In the aggressive search for the ‘black gold’ that drives Western economies, multinational corporations are working to extract billions of dollars of oil reserves from beneath Ecuador’s rainforest. This film investigates the operations of the EnCana Corporation, a firm that, despite proud public declarations of its social responsibility, is shown to be answerable for widespread environmental contamination and human rights violations.

Nadja Drost, Canada, 2005,
All proceeds generated from the streaming of this video are split between the artists/rights holder and Cinema Politica

Between Midnight and the Rooster’s Crow

Directed by Nadja Drost

66 minutes / Color
Release: 2005
Copyright: 2005

In the aggressive search for the ‘black gold’ that drives Western economies, multinational corporations are working to extract billions of dollars of oil reserves from beneath Ecuador’s rainforest. BETWEEN MIDNIGHT AND THE ROOSTER’S CROW investigates the operations of the EnCana Corporation, a firm that, despite proud public declarations of its social responsibility, is shown to be answerable for widespread environmental contamination and human rights violations.

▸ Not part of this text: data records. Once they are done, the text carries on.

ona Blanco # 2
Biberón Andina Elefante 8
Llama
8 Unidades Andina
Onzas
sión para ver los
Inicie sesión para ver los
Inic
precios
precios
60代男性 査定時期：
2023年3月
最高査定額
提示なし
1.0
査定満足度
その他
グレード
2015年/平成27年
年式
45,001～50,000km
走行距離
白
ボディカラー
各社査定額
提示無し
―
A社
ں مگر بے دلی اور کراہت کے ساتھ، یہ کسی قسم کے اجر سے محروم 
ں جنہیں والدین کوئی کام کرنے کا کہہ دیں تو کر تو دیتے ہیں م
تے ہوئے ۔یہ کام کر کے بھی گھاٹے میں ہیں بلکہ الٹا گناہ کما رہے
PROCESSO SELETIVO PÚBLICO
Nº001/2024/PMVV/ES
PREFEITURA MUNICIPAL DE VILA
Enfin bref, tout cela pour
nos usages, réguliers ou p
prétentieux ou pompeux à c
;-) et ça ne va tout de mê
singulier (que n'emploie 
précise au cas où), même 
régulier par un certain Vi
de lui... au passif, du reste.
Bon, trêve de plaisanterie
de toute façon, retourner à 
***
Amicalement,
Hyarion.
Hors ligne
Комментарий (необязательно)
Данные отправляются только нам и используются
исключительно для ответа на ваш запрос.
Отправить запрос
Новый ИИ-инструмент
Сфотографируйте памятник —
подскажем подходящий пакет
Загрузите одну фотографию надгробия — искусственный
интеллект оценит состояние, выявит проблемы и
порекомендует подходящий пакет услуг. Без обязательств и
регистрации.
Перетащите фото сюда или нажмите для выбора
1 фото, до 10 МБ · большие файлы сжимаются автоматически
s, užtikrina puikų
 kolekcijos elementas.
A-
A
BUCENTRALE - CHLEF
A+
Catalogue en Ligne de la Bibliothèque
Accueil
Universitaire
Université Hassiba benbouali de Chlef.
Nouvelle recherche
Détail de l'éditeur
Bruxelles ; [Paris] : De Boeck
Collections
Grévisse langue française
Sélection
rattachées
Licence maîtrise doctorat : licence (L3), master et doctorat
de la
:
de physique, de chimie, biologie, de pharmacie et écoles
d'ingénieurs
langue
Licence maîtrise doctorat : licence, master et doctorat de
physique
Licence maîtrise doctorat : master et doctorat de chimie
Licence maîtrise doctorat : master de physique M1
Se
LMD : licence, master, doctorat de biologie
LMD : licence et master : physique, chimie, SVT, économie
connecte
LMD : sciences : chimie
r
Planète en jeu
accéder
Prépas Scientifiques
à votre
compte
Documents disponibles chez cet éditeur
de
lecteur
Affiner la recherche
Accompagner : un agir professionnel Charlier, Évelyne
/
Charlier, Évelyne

BETWEEN MIDNIGHT AND THE ROOSTER’S CROW focuses on EnCana’s development of a heavy crude oil pipeline from the Amazon across the earthquake-prone Andes to the Pacific coast for export. Since oil exploitation represents a solution for Ecuador’s economic crisis, the government has gone out of its way to facilitate EnCana’s plans, disregarding protests about property destruction and contamination. The government has even lauded EnCana for its supposed responsibility (the film’s title refers to a government decision to present EnCana with an environmental award).

Filmmaker Nadja Drost follows the cross-country route of the pipeline, along the way interviewing farmers, indigenous community representatives, environmental activists and others, who recount forced relocation, imprisonment, and intimidation, including shootings and beatings by the Ecuadorian police and army who protect EnCana’s pipeline.

We also see Drost presenting evidence of corporate misdeeds to Ecuadorian government bureaucrats, and confronting EnCana’s CEO at a stockholders’ meeting.

Ultimately, BETWEEN MIDNIGHT AND THE ROOSTER’S CROW is a revealing case study of the troubling connections between multinational corporations, insatiable Western consumption patterns, and the resultant devastation wrought on the social, economic, and environmental conditions of foreign countries and populations.